Needless to say, this was a colossal gluten-free fail on my part. You guys, I had KIND bars in my cabinet. I still had that awesome jar of almond butter and gluten-free crackers. Instead, I just thought, “Fuck it.” My split decision to allow the Holiday Inn to take care of my dietary needs was not awesome. My kids, however, thought they’d died and gone to heaven when they got Fruit Loops (or is it Froot Loops?) for breakfast. Which they may get again since I’m sitting here waiting for a plumber and I’m getting a bad feeling about this.

But if we wind up back at the inn where one holidays again tonight, I’ll be prepared. And from now on I’m going to bake gluten-free muffins every day as if my very life depended on it. That’s a good takeaway, right?

Top image via Doodletogs

9 thoughts on “What a Real Gluten-Free Emergency Looks Like

  1. Oh, I’m so sorry! What a mess! At least your son is in carb heaven for a few days!

    Clean underwear, too, did you pack any? My son, at 19, was critically injured in an oil field accident in 2004. I was FOLDING my laundry, for god’s sake, when we got the call. I briefly looked at my stack of clean clothes and thought, “I should probably just pick that up and bring it with me” followed quickly by your same idea of “fuck it, we need to get in the car” and out the door I went. I lived about 4 days in those clothes. Then my husband drove 150 miles home and packed a bag for me which ended up containing an odd selection of things from the very back of my closet???? The whole thing was like a bad dream.

  2. Sorry for your plumbing emergency (there are far too many of those in the world; I’m starting to believe there’s something fundamentally unstable about the whole business of pushing pressurized liquids through pipes, but, um, that’s a topic for another rant). Sorrier that Holiday Inn–and, let’s be honest, most every “complimentary breakfast” at most every hotel–sucks for gluten freedom.

  3. ugh, my parents just went through a plumbing emergency too. What a nightmare. I have yet to experience an emergency while being gluten-free but I am starting to think I need to have a gluten-free go bag in my car, purse, work desk, husband’s car, and etc. But gluten-free food goes bad so quickly! GAH

  4. I was just mentioning a plumbing emergency from my past today. It was caused my a moron with no concept of the physical laws that govern life on our planet, and (in a roundabout way) introduced me to the glory that is the Big Cup Reese Peanut Butter Cup.
    What caused your hydraulic explosion?

    • I do love a peanut butter cup.

      Long story short — apparently our pipes are super old and putting in new plants outside made them split wide open. Or as the plumber said, “Walking lightly on the soil would have made them split wide open.” This, of course, was nothing we were informed of when we had the entire house inspected last year before we bought it.

      Yes, to wildsprouts, my kids loaded up on carbs and were begging me to go back to the hotel tonight. In fact, my son asked, “Can this be our new house?” Some people have pretty weak standards for luxury, it appears.

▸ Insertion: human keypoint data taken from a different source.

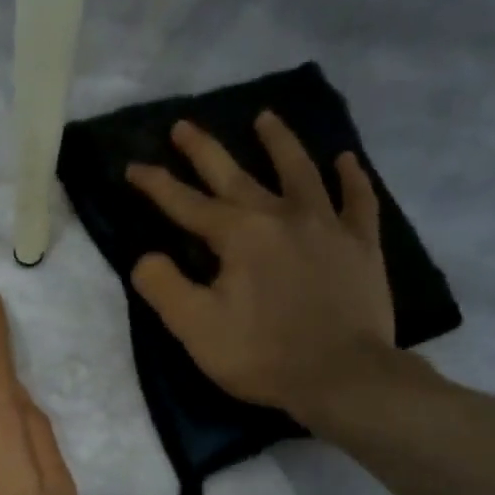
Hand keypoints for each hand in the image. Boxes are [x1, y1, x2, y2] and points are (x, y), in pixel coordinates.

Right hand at [128, 113, 403, 435]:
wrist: (343, 377)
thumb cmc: (262, 354)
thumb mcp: (195, 328)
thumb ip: (163, 287)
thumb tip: (146, 257)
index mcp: (238, 235)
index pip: (186, 203)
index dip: (156, 184)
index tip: (133, 166)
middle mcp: (281, 216)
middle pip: (237, 174)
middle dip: (204, 150)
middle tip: (184, 125)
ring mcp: (327, 226)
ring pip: (301, 171)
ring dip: (280, 142)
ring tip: (266, 118)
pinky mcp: (362, 245)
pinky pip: (358, 201)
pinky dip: (352, 178)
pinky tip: (346, 160)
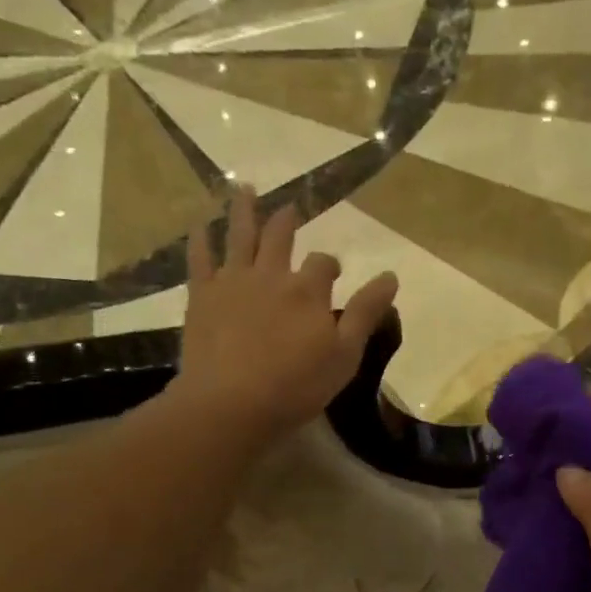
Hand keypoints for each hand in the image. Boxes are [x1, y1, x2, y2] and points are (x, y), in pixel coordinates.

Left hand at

Thank god.

  5. A gluten free go-bag? This is a genius concept and I need to create one, immediately! The other day I was rushing in the morning and didn’t have time for much breakfast, so I ate a GF lemon bar in the car (just super filling) on the way to work. Then, work was so chaotic I had to skip lunch. So by 6:00 pm when I realized I had to stop at the grocery store on the way home, I was like some kind of flesh-eating zombie, except I wanted cake, not flesh. I couldn’t think clearly but finally settled on some salted cashews and ate the whole can on the way home (not a calorie or fat-wise choice). A little advance planning could have prevented this cashew tragedy! Does not even compare to your plumbing nightmare… but we both learned the world does not make living on the fly easy for the celiac.

  6. Holiday Inns are *horrible* for gluten-free options. (Either that or I’ve stayed at all the wrong ones .) I had a promising moment at one; the chef happened to be at the front desk when I asked about GF, and he was very knowledgeable and had good suggestions. Of course, he was gone by the time we went to the restaurant, and our server acted as if she had never heard the word “celiac” – much less “gluten” – before. Argh. We went to Target for a GoPicnic instead. Hate %^* Holiday Inn.